This is a bit funny combination.   With xorg-server-1.5.1   people usually run xf86-video-intel-2.5.0 and mesa-7.2

while if they want to stick to xf86-video-intel-2.4.2, they run xorg-server-1.4.x

My advice would be first to upgrade/dowgrade to consistent combination.   Go, say,  for ~amd64 (~x86)    xorg-x11-7.4

----------

## lkraav

googling around, this I830WaitLpRing comes up from years back all the way up till now. i havent been able to find any consistent pattern of common circumstances, except obviously for the intel integrated video adapter. i havent been able to find any pattern how people have solved this and its unclear whether even the same things are causing this error, or whether this error has any relevance at all.

if i had known this i wouldve looked for another machine..

i switched to the vesa driver in the meanwhile, while i gather some knowledge, fortunately the requirements for that particular machine are not very high at the moment.

----------

## pyrotek

dmpogo, understood its odd but no matter what combination I was using the problem still happed. I did try the upgrade/downgrade path there just the versions i ended up on.

Finally fixed the issue. !!!

Uvesafb for me was the issue. 

If i had uvesafb active and the user space linker active, suspend/resume would fail with the "ring" error.

I was using uvesafb to get a good native console resolution for the Eeepc.

I removed uvesafb from my kernel and the user space linker. Set a VGA mode via grub not perfect (800x600) but its far better then suspend and resume not working!

Now using VESA driver for console and Intel xf86 driver for Xorg.

Works 100% now.

Hope this helps someone out there.

thanks

----------

## lkraav

oh wow, excellent find! i'm also using uvesafb. i will be able to take a look at this tomorrow.

there are loads of other threads on the net with this ring issue. bugs.freedesktop.org would perhaps be the most important spot to share this find. linking this to uvesafb is a first i've seen.

edit: looks like fellow estonian had this figured out. https://bugs.freedesktop.org/show_bug.cgi?id=17701

edit2: another freedesktop bug http://bugs.freedesktop.org/show_bug.cgi?id=10798

how did my searches for I830WaitLpRing miss this uvesafb link...

----------

## dmpogo

 *pyrotek wrote:*   

> dmpogo, understood its odd but no matter what combination I was using the problem still happed.
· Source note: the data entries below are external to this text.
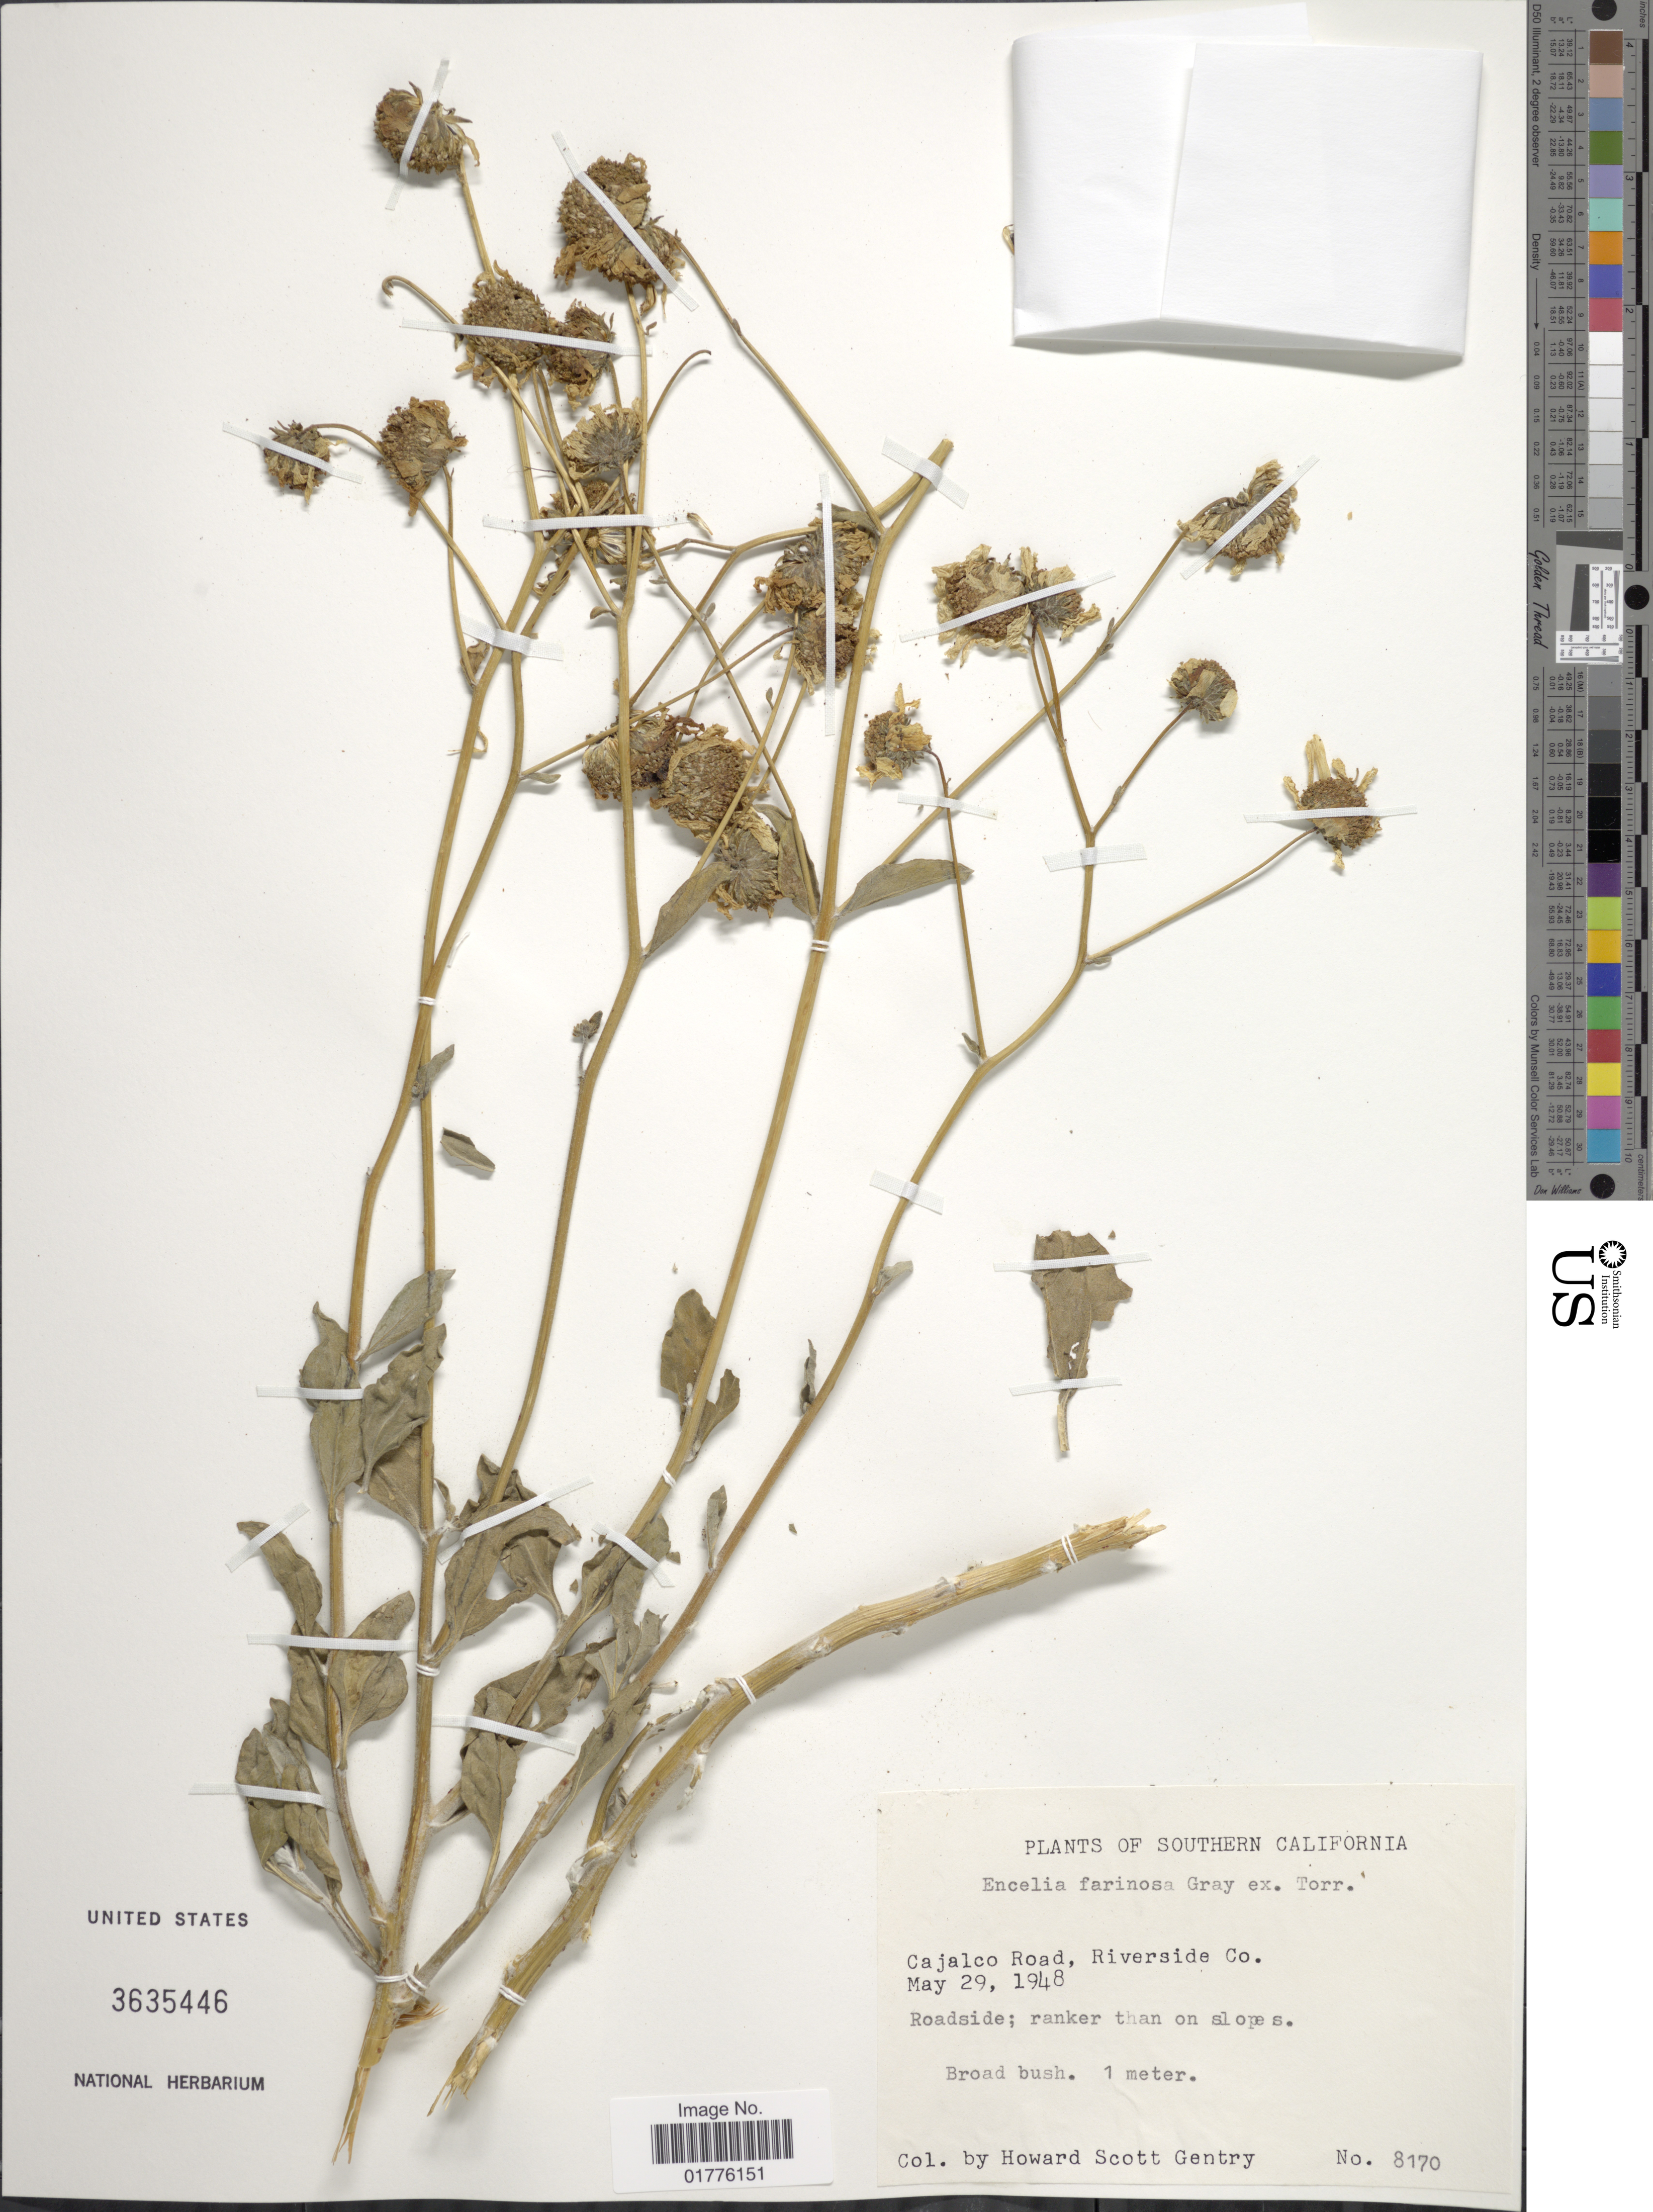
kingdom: Plantae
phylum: Tracheophyta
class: Magnoliopsida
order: Asterales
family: Asteraceae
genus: Encelia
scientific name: Encelia farinosa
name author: A. Gray ex Torr. in Emory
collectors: H. S. Gentry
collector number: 8170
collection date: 1948-05-29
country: United States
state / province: California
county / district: Riverside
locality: Southern California. Cajalco Road, Riverside Co.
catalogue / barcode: US 3635446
I did try the upgrade/downgrade path there just the versions i ended up on.
> 
> Finally fixed the issue. !!!
> 
> Uvesafb for me was the issue. 
> ...

 

I am using tuxonice on intel chipset (965GM) with vesafb with no problems.  vesafb does give enough of the console goodies for my taste.

BTW,    hibernate conf scripts recommend to enable SwitchToTextMode option of switching to console if bootspalsh is used.

Have you tried it ?

----------

## pyrotek

dmpogo,

UvesaFB is the issue not vesafb.

Currently using vesaFB with no issues at all.

UvesaFB will not work ( http://dev.gentoo.org/~spock/projects/uvesafb/ )

Sorry for any confusion.

----------

## lefou

Great!   :Very Happy: 

Disabling uvesafb solved the resume crashes with my ThinkPad X60s as well. Many thanks for pointing out, pyrotek!

Regards, 

lefou

----------

## pyrotek

No problem lefou.    :Very Happy: 

lkraav,

Bug ID 17701 is one that I've added detail into.

Thanks for finding the other bug.

What I want to know is this a Intel driver issue or Xorg issue or Uvesafb ?

Thanks

----------

## dmpogo

 *pyrotek wrote:*   

> dmpogo,
> 
> UvesaFB is the issue not vesafb.
> 
> Currently using vesaFB with no issues at all.
> ...

 

I understood you right, just did not phrase my response properly.

I meant you can use vesafb, and have better that 800x600 console together with solid hibernation

----------

## pyrotek

dmpogo,

Understood  :Smile: 

I could never get the 1024x600 native of the EEEPC 1000H to work with vesafb.

Only got 800x600 but I am more then happy with that for console on the 1000H

Thanks for your help

----------

## dmpogo

 *pyrotek wrote:*   

> dmpogo,
> 
> Understood 
> 
> I could never get the 1024x600 native of the EEEPC 1000H to work with vesafb.
> ...

 

That is understandable, since I think 1024x600 is not a VESA standard mode  :Smile: 

Did you try intelfb ?

----------

## pyrotek

 *dmpogo wrote:*   

> 
> 
> That is understandable, since I think 1024x600 is not a VESA standard mode 
> 
> Did you try intelfb ?

 

No I did not try intelfb

I can't find any documentation on intelfb and if it natively supports 1024x600.

quite happy with 800x600  :Smile: 

Thanks

----------